##### EXERCISE DATA #####
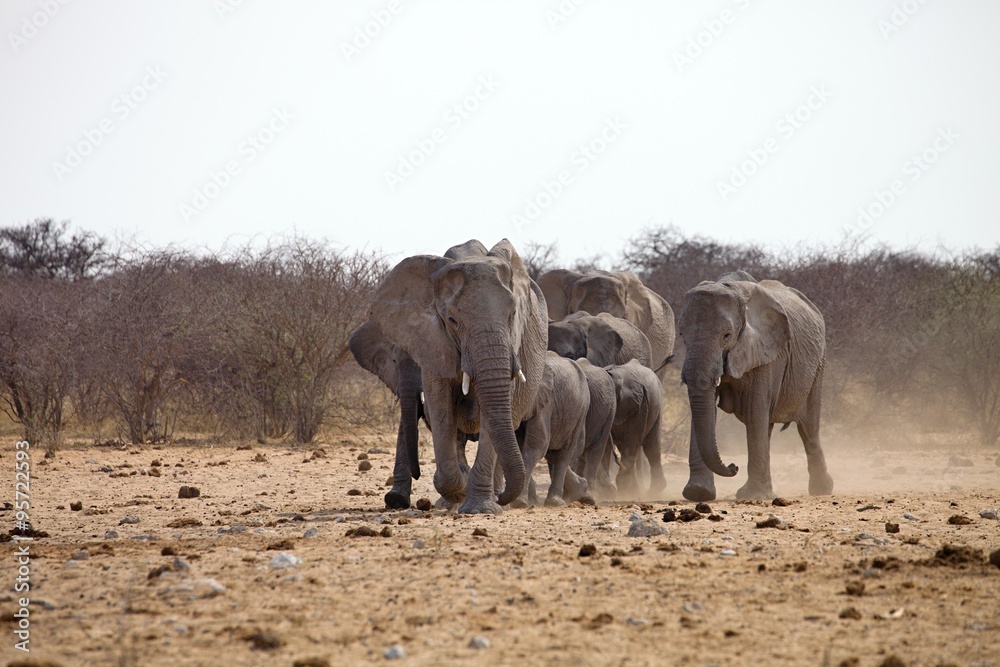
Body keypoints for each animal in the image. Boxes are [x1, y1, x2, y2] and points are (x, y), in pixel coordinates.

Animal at [368, 239, 548, 515]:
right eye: (452, 320)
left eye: (513, 315)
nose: (503, 498)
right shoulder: (432, 342)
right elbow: (441, 409)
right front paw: (459, 490)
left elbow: (494, 413)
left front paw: (481, 508)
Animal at [515, 352, 590, 507]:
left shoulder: (545, 401)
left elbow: (537, 446)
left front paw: (519, 502)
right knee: (553, 452)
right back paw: (581, 490)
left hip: (581, 410)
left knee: (564, 453)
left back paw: (555, 502)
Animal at [605, 360, 665, 498]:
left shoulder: (640, 405)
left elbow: (630, 441)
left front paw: (623, 489)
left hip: (656, 406)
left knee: (651, 447)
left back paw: (654, 491)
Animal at [678, 271, 834, 501]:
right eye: (681, 335)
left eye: (727, 335)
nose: (733, 466)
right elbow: (708, 410)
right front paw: (699, 493)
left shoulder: (768, 352)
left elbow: (755, 409)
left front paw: (754, 496)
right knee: (768, 425)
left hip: (819, 363)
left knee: (808, 427)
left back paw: (821, 490)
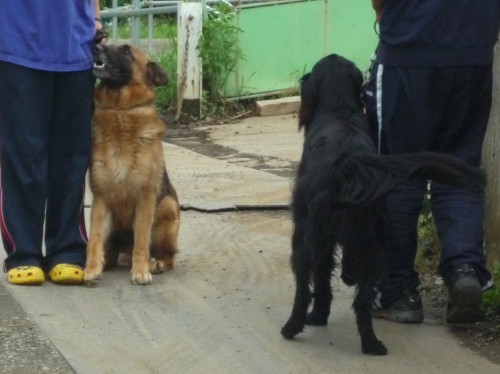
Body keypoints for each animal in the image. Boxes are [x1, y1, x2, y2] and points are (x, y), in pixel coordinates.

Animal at [84, 43, 180, 286]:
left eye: (126, 51)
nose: (95, 45)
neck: (121, 110)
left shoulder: (145, 198)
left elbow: (141, 241)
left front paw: (140, 271)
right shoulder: (101, 200)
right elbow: (94, 239)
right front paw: (91, 269)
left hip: (166, 207)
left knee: (167, 257)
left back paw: (156, 263)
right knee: (110, 251)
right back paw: (107, 262)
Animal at [280, 54, 486, 356]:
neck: (340, 110)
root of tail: (348, 165)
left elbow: (321, 279)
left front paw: (317, 317)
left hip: (307, 238)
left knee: (303, 289)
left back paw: (292, 328)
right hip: (371, 244)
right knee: (362, 301)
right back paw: (372, 343)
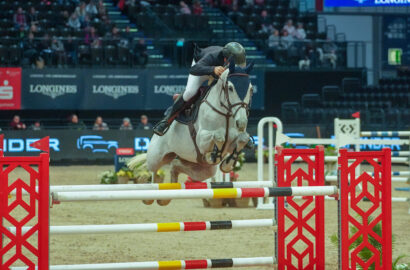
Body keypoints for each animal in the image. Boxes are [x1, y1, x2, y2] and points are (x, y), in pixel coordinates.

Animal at [130, 61, 255, 205]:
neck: (226, 114)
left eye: (251, 89)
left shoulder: (232, 142)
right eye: (230, 88)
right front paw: (214, 155)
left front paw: (227, 164)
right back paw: (149, 195)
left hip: (202, 169)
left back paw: (165, 198)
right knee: (153, 172)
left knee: (175, 167)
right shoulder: (201, 139)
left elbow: (243, 139)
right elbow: (218, 136)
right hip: (156, 156)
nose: (242, 123)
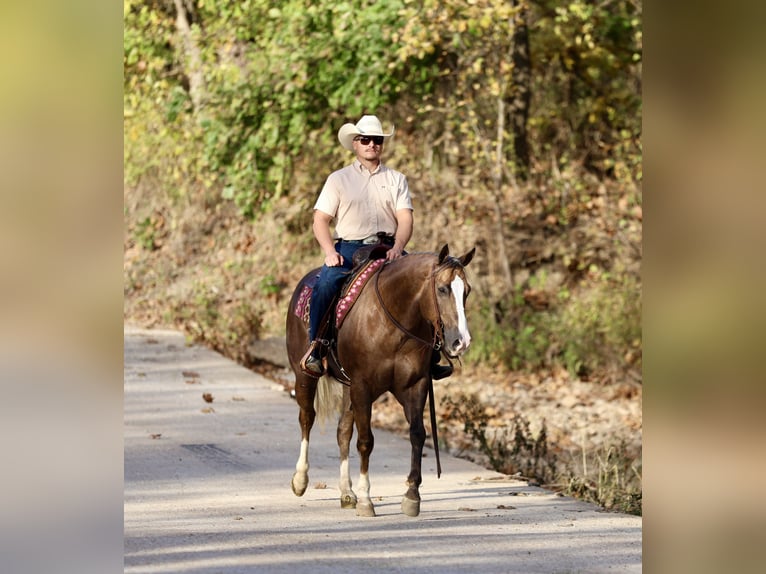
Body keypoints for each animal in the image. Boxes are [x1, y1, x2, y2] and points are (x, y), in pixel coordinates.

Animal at [285, 244, 475, 517]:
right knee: (306, 418)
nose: (461, 341)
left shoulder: (415, 385)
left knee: (343, 431)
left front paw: (411, 496)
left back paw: (346, 492)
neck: (395, 320)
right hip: (305, 376)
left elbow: (417, 434)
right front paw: (366, 499)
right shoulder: (363, 387)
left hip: (347, 386)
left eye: (467, 291)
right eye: (442, 289)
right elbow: (366, 441)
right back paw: (300, 480)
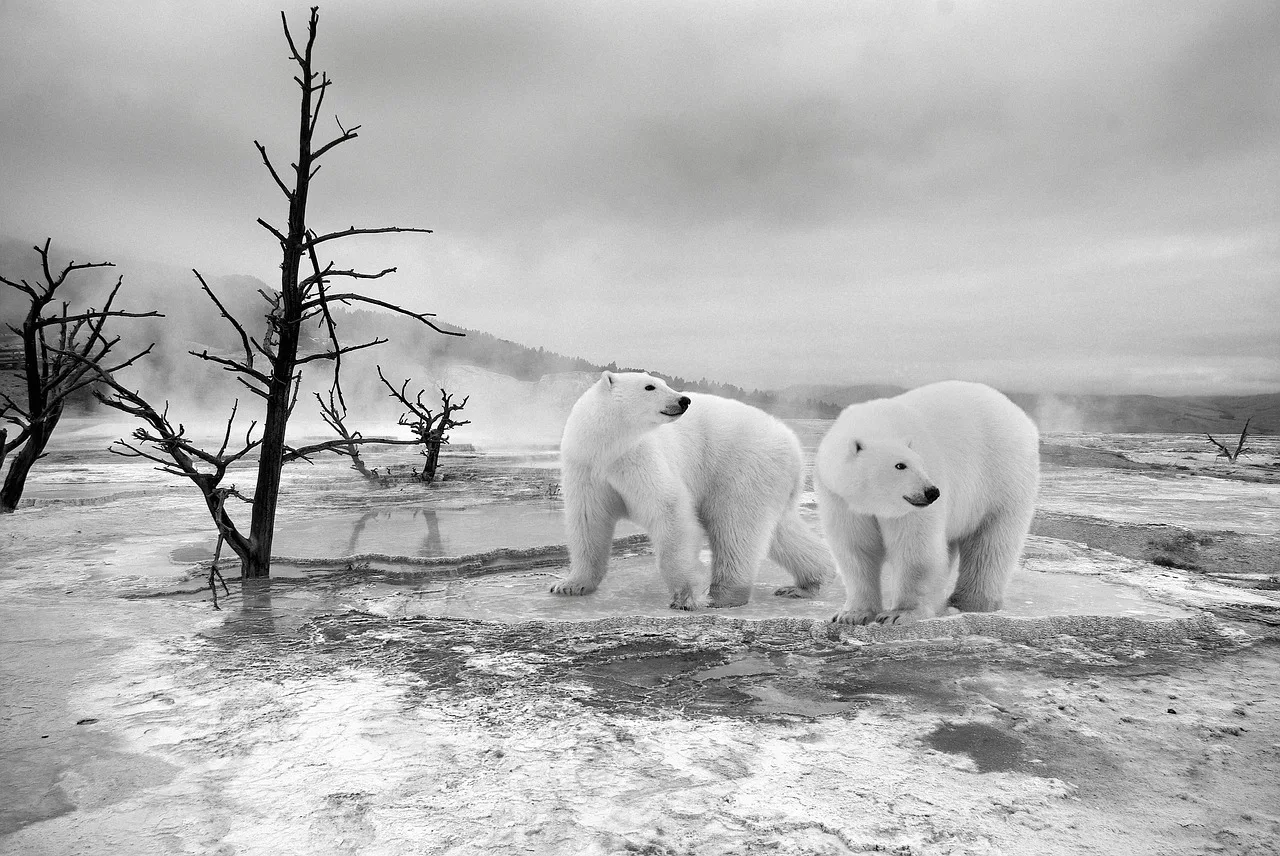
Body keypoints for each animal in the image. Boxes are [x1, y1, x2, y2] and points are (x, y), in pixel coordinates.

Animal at [547, 371, 829, 606]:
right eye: (650, 386)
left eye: (663, 382)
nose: (684, 400)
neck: (606, 448)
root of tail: (794, 446)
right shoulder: (585, 468)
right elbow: (588, 521)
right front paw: (569, 585)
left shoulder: (639, 458)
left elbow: (669, 509)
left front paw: (686, 596)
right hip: (768, 478)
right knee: (780, 531)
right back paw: (807, 583)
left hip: (742, 466)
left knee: (735, 526)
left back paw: (724, 594)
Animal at [819, 383, 1039, 624]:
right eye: (900, 465)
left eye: (920, 463)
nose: (932, 492)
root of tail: (1019, 415)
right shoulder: (840, 499)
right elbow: (856, 549)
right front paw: (851, 615)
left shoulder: (912, 507)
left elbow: (915, 549)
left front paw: (899, 613)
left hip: (1002, 478)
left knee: (991, 543)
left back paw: (970, 602)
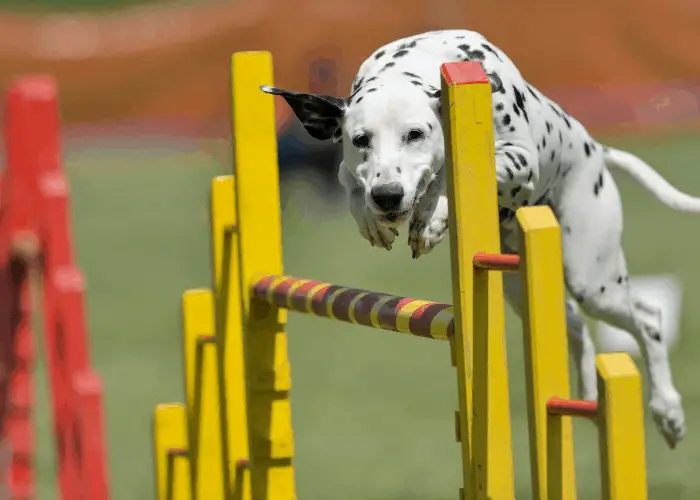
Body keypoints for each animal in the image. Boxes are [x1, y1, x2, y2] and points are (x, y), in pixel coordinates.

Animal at [262, 28, 700, 450]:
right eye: (360, 140)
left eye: (415, 133)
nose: (388, 195)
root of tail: (596, 150)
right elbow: (348, 180)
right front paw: (372, 218)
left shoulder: (520, 161)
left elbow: (446, 176)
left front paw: (432, 216)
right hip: (519, 283)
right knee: (575, 323)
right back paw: (586, 393)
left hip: (594, 280)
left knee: (648, 318)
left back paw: (668, 411)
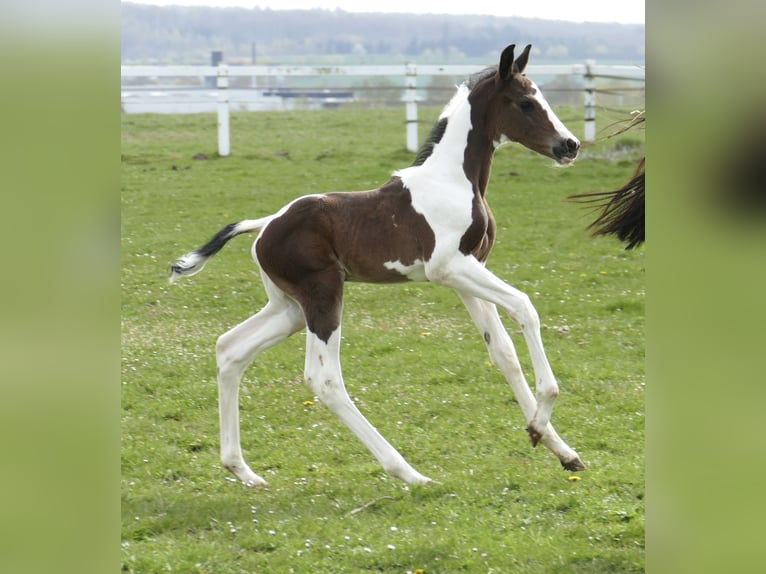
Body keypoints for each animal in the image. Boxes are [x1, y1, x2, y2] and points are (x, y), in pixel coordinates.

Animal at [169, 44, 585, 488]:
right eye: (526, 102)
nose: (570, 145)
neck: (453, 179)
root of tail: (265, 225)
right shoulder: (449, 268)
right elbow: (525, 307)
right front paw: (542, 418)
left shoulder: (468, 272)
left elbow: (503, 352)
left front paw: (556, 445)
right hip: (323, 296)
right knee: (324, 379)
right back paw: (410, 473)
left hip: (289, 308)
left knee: (230, 349)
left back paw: (243, 471)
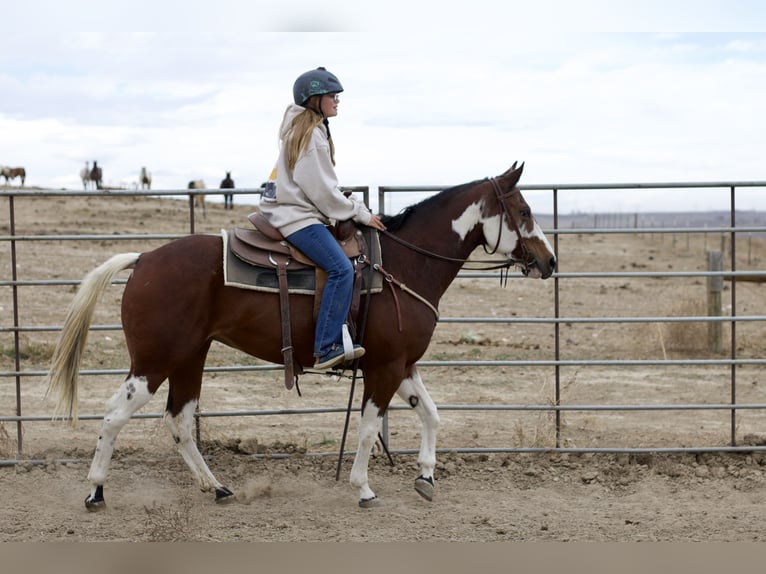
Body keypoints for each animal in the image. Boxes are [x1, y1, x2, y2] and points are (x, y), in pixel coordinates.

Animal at [45, 162, 556, 510]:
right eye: (524, 209)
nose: (549, 262)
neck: (404, 265)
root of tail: (145, 259)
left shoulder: (402, 364)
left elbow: (430, 414)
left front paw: (426, 477)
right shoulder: (385, 368)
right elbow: (369, 428)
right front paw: (363, 488)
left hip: (190, 357)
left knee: (180, 421)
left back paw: (217, 487)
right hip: (153, 361)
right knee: (115, 416)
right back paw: (95, 491)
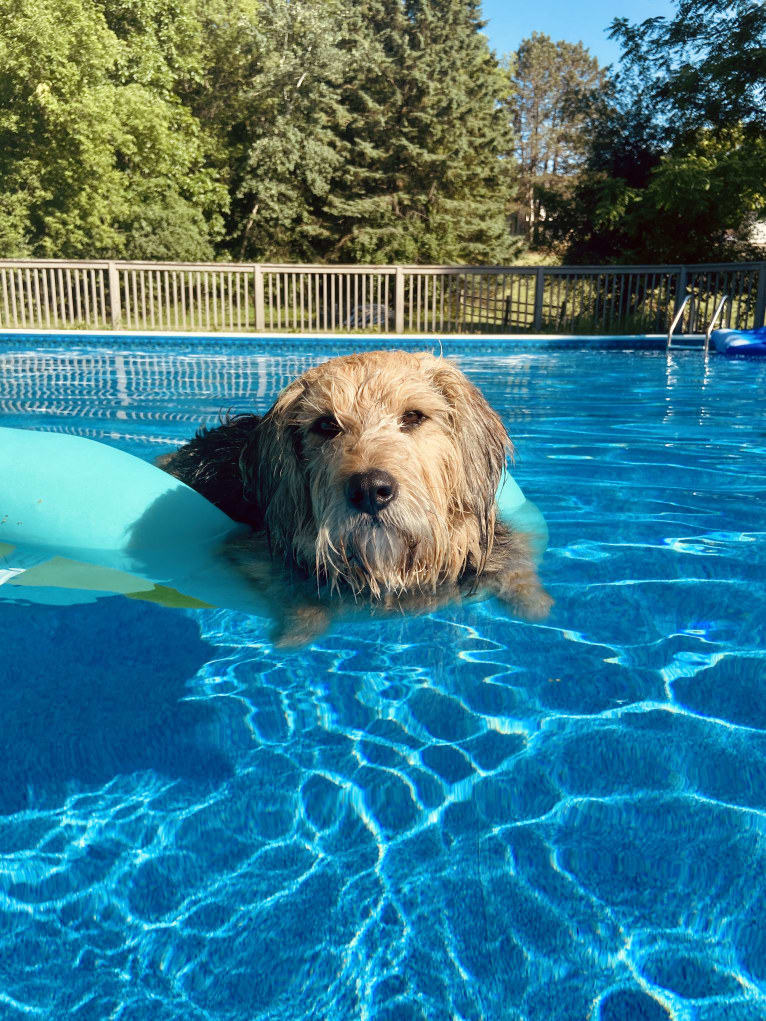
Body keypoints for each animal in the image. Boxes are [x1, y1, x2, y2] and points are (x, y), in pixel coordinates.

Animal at [160, 347, 551, 641]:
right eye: (325, 425)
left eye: (414, 416)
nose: (369, 490)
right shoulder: (249, 551)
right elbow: (292, 593)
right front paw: (297, 631)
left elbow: (516, 569)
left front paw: (534, 603)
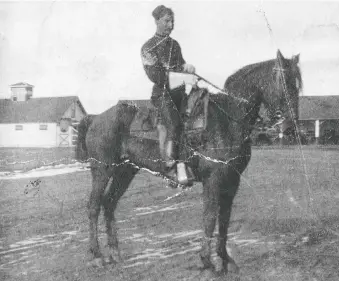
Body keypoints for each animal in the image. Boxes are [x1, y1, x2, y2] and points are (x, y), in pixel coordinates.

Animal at [76, 49, 302, 274]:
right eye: (284, 81)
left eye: (298, 84)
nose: (291, 127)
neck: (228, 119)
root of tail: (95, 118)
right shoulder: (213, 180)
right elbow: (210, 217)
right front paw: (206, 262)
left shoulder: (232, 181)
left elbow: (225, 219)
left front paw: (225, 259)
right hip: (102, 170)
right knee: (94, 206)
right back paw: (97, 255)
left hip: (125, 171)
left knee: (109, 203)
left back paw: (115, 254)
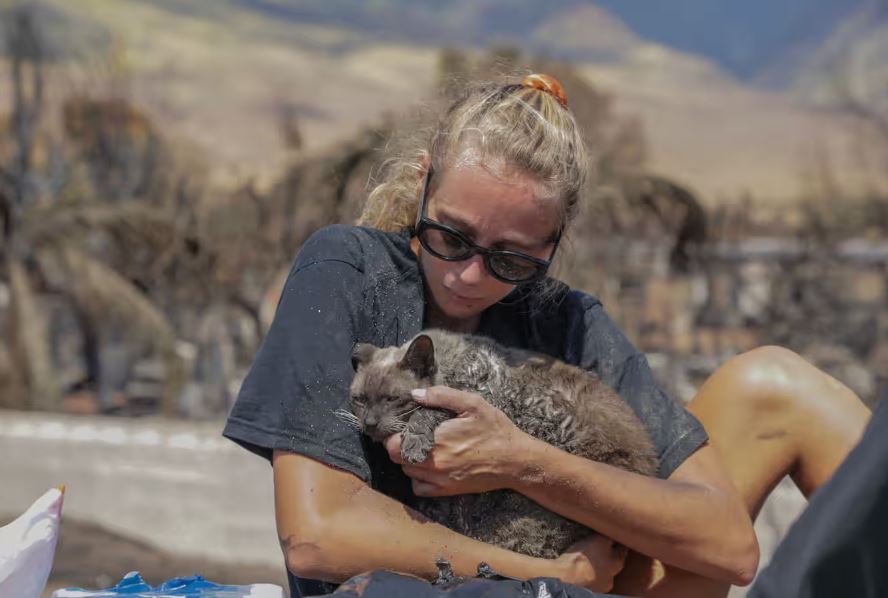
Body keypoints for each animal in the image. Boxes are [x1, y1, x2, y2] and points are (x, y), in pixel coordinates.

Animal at [344, 330, 656, 560]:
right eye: (359, 400)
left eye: (392, 399)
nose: (370, 424)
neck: (452, 364)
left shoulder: (478, 397)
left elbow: (429, 410)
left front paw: (414, 442)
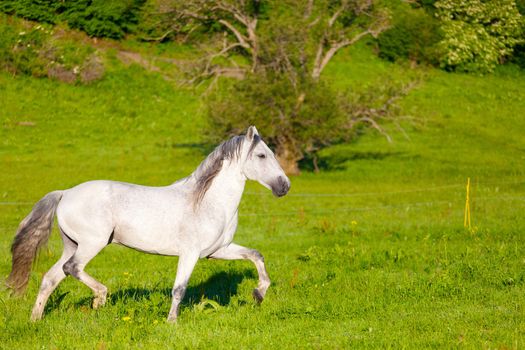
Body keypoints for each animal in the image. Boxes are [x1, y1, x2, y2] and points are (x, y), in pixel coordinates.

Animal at [6, 126, 290, 322]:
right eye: (262, 155)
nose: (284, 186)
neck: (208, 201)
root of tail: (65, 193)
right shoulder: (190, 253)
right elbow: (179, 289)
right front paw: (172, 322)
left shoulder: (218, 250)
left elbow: (256, 255)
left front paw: (259, 294)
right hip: (91, 243)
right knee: (71, 268)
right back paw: (100, 298)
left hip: (72, 244)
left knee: (50, 278)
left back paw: (35, 319)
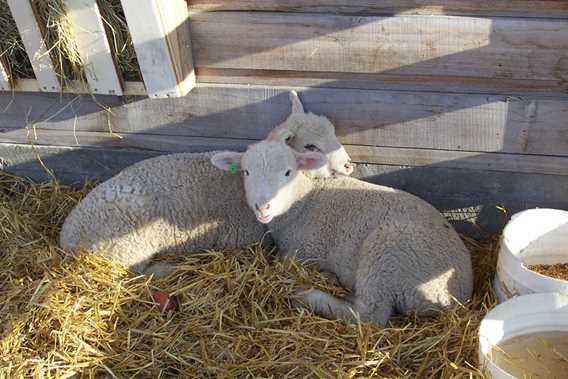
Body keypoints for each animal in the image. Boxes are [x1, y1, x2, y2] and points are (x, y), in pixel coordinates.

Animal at [61, 92, 356, 276]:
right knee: (135, 272)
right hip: (126, 247)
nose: (348, 165)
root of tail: (67, 237)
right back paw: (167, 270)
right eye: (310, 145)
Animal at [211, 141, 472, 326]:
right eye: (246, 172)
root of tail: (455, 297)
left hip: (388, 254)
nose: (263, 207)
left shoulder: (302, 253)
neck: (304, 200)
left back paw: (311, 296)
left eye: (287, 172)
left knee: (370, 315)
#####
YOUR GOAL
Pictures aside, return exactly the lines from the data above, starting at the line that has "right elbow: (210, 217)" and ending at the line that has "neck: (452, 364)", both included.

SOLVED PROBLEM
right elbow: (210, 217)
right front paw: (206, 262)
left shoulder: (232, 181)
left elbow: (225, 219)
left front paw: (225, 259)
right hip: (102, 170)
right knee: (94, 206)
right back paw: (97, 255)
left hip: (125, 171)
left knee: (109, 203)
left back paw: (115, 254)
Body keypoints for each animal in the image. Boxes are [x1, y1, x2, y2] and points are (x, y), in pixel coordinates.

Animal at [344, 330, 656, 560]:
right eye: (359, 400)
left eye: (392, 399)
nose: (370, 424)
neck: (452, 364)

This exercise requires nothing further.